Oil prices climb as U.S. equities rally, rig count drops

Oil prices climb as U.S. equities rally, rig count drops
  • Clock-gray 23:17
  • calendar-gray 03 July 2019

Oil prices edged higher on Wednesday ahead of a U.S. holiday, after falling steeply a day earlier as worries about a slowing global economy outweighed a decision by OPEC and allies to extend crude output cuts, ONAreports quoting Reuters.

Strength in the U.S equities market and data showing U.S. energy firms this week reduced the number of oil rigs operating for the first time in three weeks helped support oil prices.

Each of the major U.S. stock indexes finished at a record closing high, as expectations grew that the Federal Reserve would take a more dovish turn as a raft of data provided more evidence of a slowing economy.

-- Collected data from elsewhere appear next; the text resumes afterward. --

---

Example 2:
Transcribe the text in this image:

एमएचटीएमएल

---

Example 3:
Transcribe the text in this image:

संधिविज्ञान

U.S. oil drillers cut five oil rigs in the week to July 3, bringing the total count down to 788, General Electric Co’s (GE.N) Baker Hughes energy services firm said in its closely followed report. Record U.S. crude production has pressured prices over the past year.

September Brent crude futures LCOc1 ended the session up $1.42, or 2.3%, at $63.82 a barrel. U.S. crude futures for August delivery CLc1 settled up $1.09, or 1.9%, at $57.34 a barrel. On Tuesday, both benchmarks fell more than 4% on worries about a global economic slowdown.

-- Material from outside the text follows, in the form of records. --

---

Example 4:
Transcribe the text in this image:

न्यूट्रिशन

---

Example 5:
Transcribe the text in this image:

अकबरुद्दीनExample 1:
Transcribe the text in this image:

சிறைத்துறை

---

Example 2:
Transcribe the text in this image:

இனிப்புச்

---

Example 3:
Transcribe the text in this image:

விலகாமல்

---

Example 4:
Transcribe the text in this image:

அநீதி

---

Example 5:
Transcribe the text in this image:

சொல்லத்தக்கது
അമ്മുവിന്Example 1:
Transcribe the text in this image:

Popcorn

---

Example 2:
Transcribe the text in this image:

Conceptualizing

Gains were pared after data showed U.S. crude inventories USOILC=ECI fell by 1.1 million barrels in the latest week, much less than the 3-million-barrel decrease analysts had expected. [EIA/S]

“The market is disappointed by a very small crude oil inventory draw. ... The only sign of strength in the market is the continued modest decline of gasoline inventories,” said Andrew Lipow, president at Lipow Oil Associates in Houston.

U.S. gasoline futures led the energy complex, rising about 2.5% to settle at $1.9167 a gallon.